Task: Determine how many lines in the entries below include "none". The reply should be that number and nothing else.

Extracted entries:
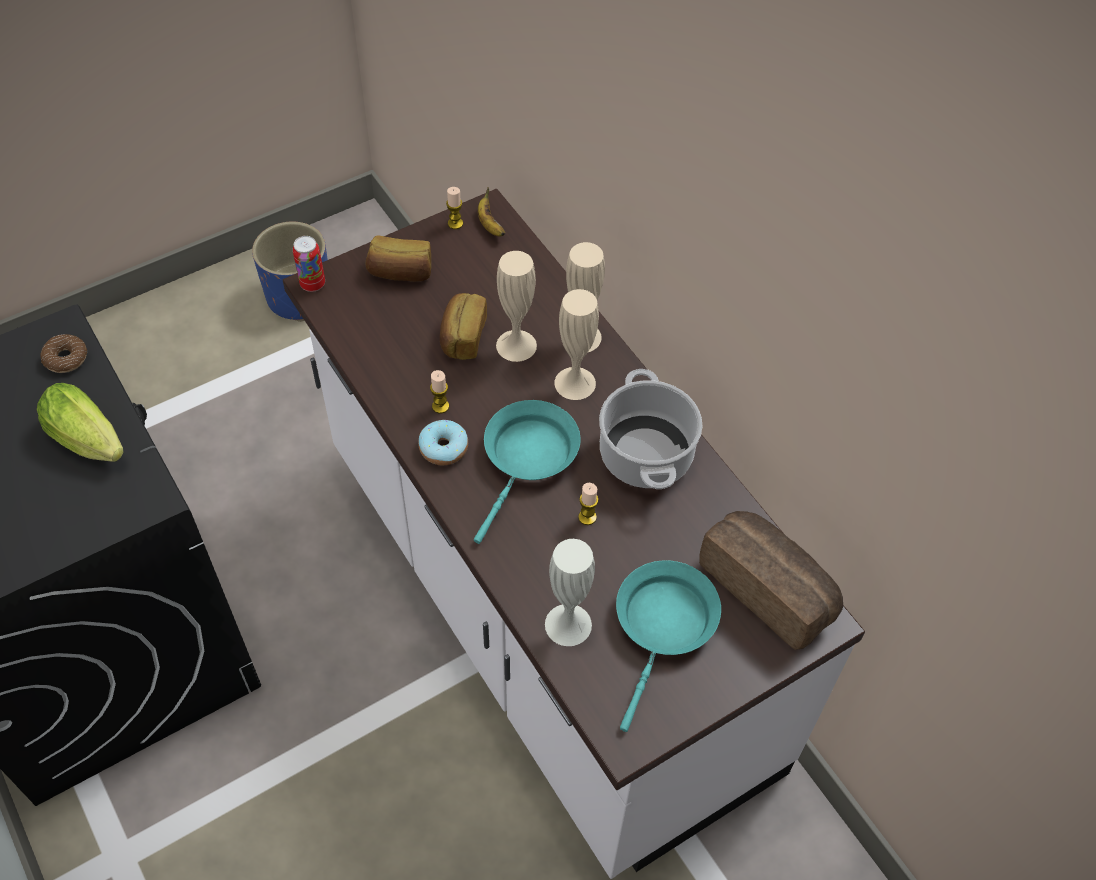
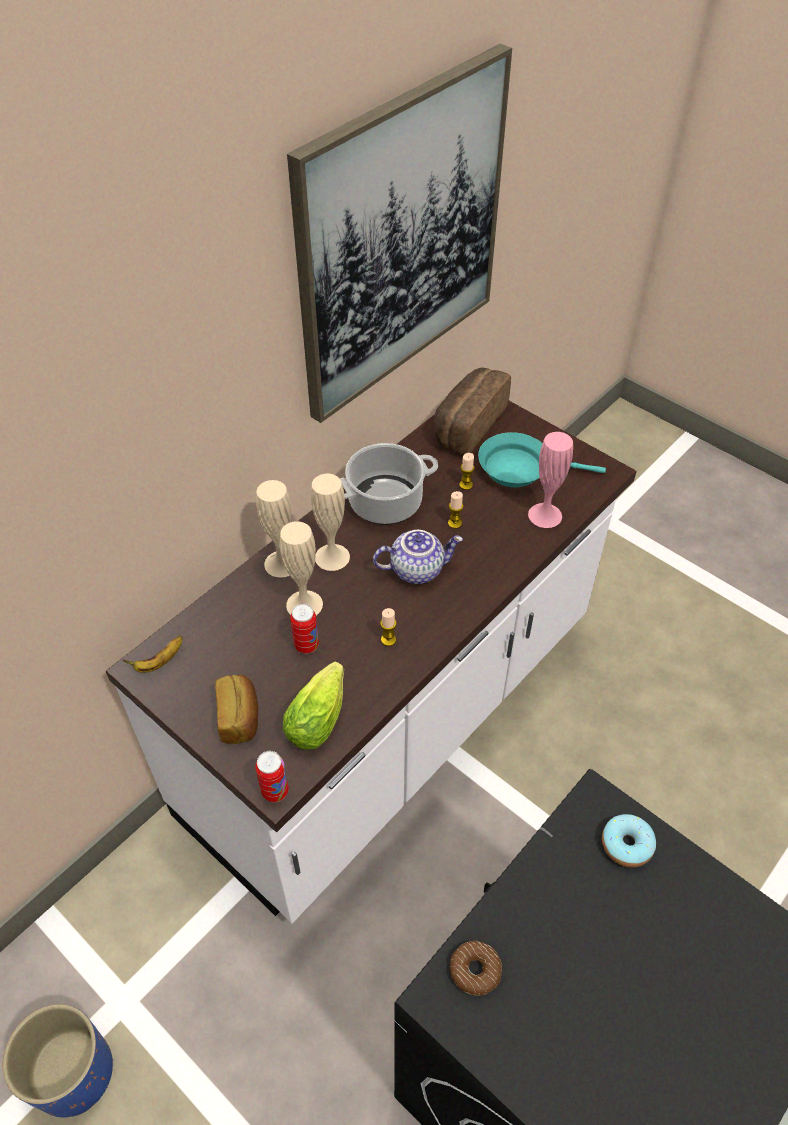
camera: 105 degrees left, 5 degrees down
lettuce [37,383,124,462] -> lettuce moved to [283,662,344,750]
donut [418,420,468,465] -> donut moved to [602,814,656,867]
bread [440,293,487,360] -> can [290,604,319,654]
candle [446,187,463,229] -> candle moved to [459,453,475,490]
turquoise frying pan [474,400,581,544] -> teapot [373,530,463,584]
white vase [545,539,595,646] -> pink vase [528,432,573,528]
none -> picture [287,44,512,423]

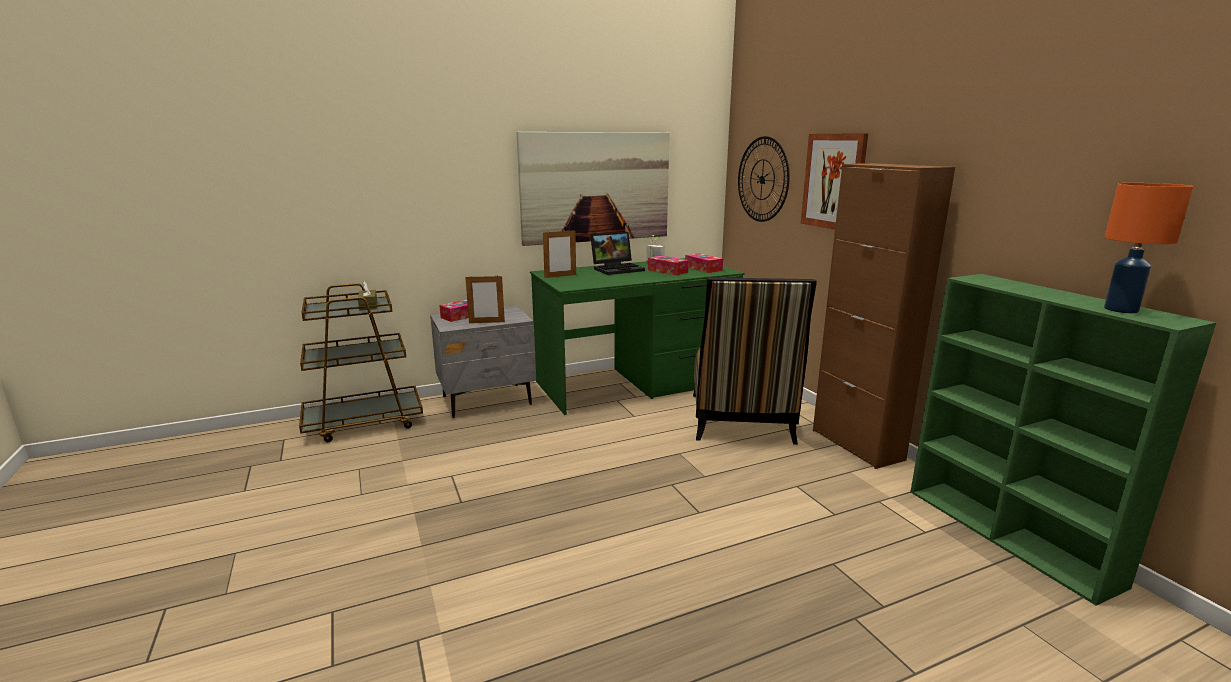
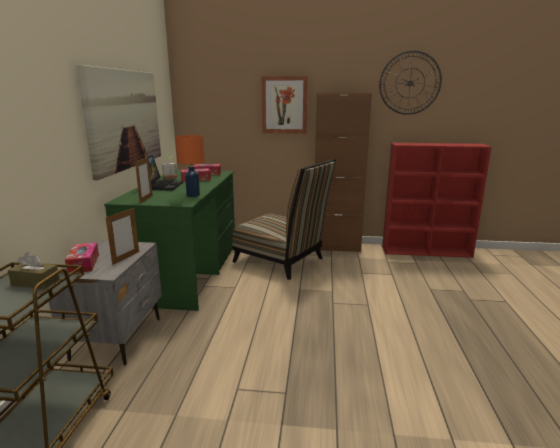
camera: 60 degrees left, 0 degrees up
wall clock [738,136,790,222] -> wall clock moved to [379,50,442,115]
green bookcase [910,274,1216,606] -> red bookcase [382,143,492,258]
orange table lamp [1104,183,1193,313] -> orange table lamp moved to [175,135,205,197]

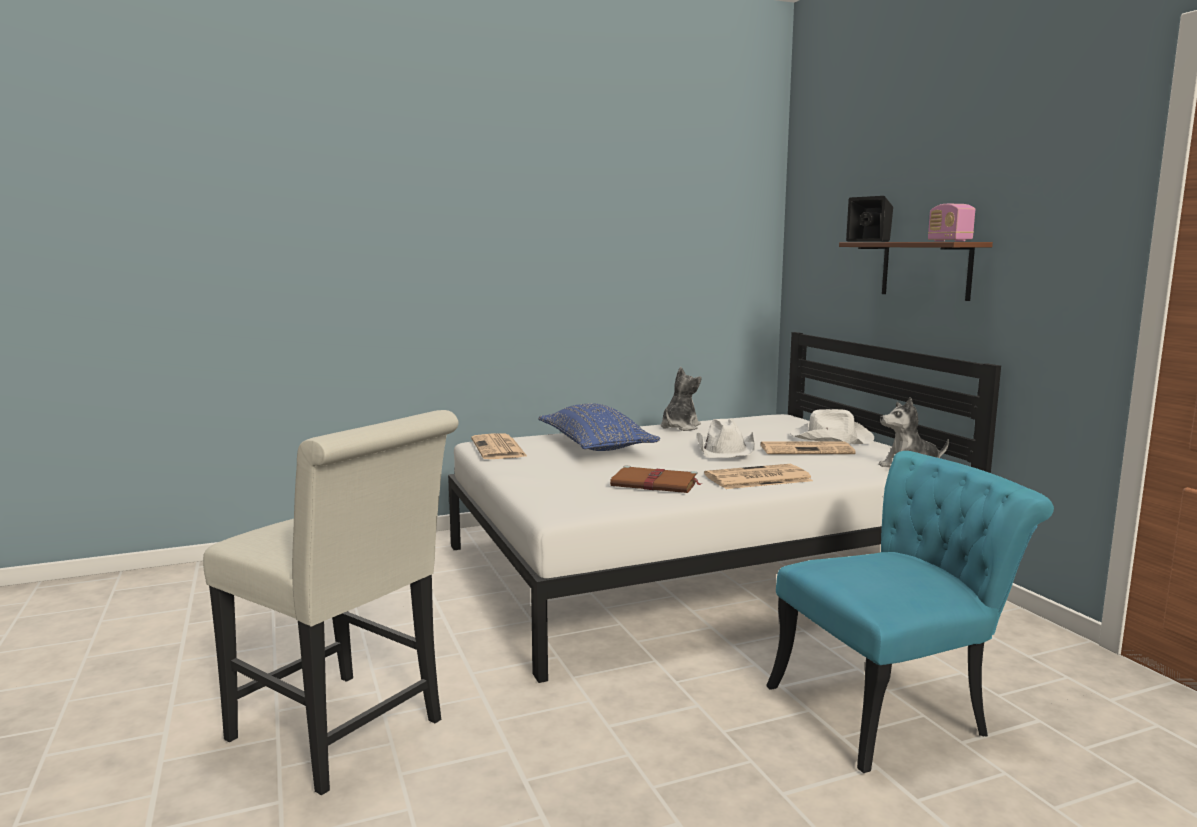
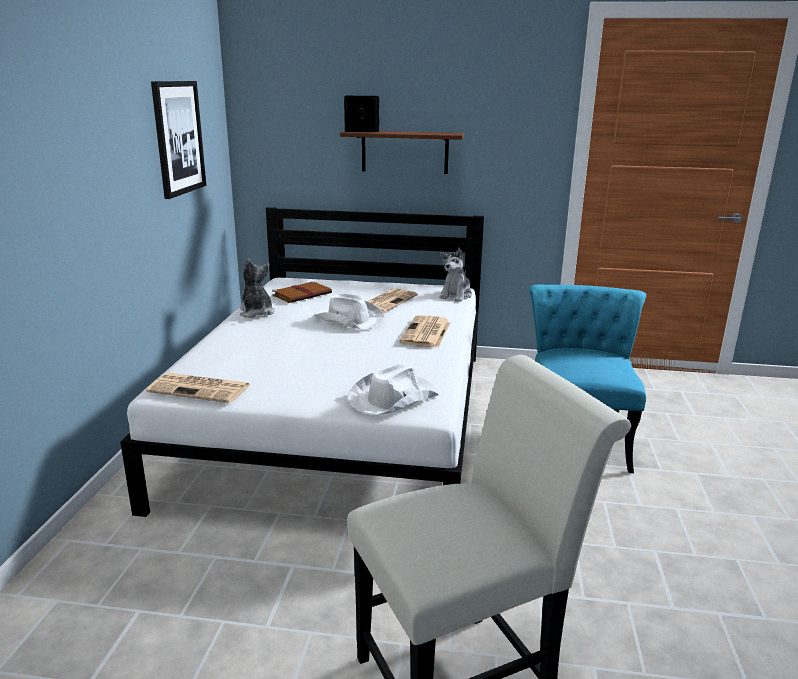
camera: 60 degrees left, 10 degrees up
blue pillow [538,403,660,451] -> none
brown book [610,466,702,493] -> brown book moved to [272,281,332,303]
white hat [790,409,874,444] -> white hat moved to [347,363,439,415]
radio [928,204,975,242] -> none
none -> picture [151,81,206,199]

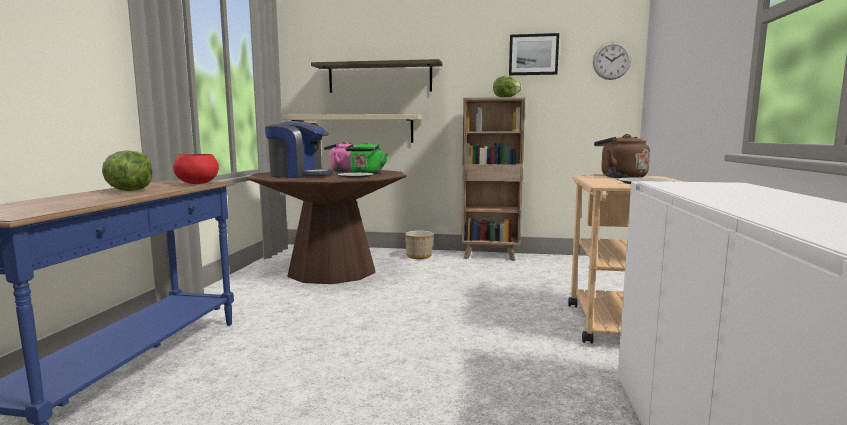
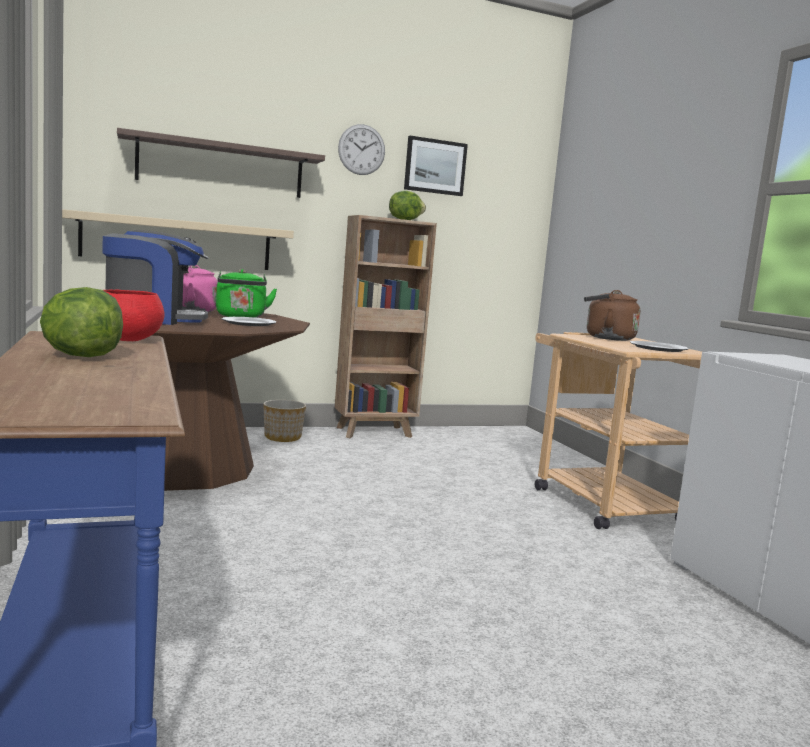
camera: 30 degrees left, 0 degrees up
wall clock [593,42,631,80] -> wall clock moved to [338,124,385,175]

Task output: 4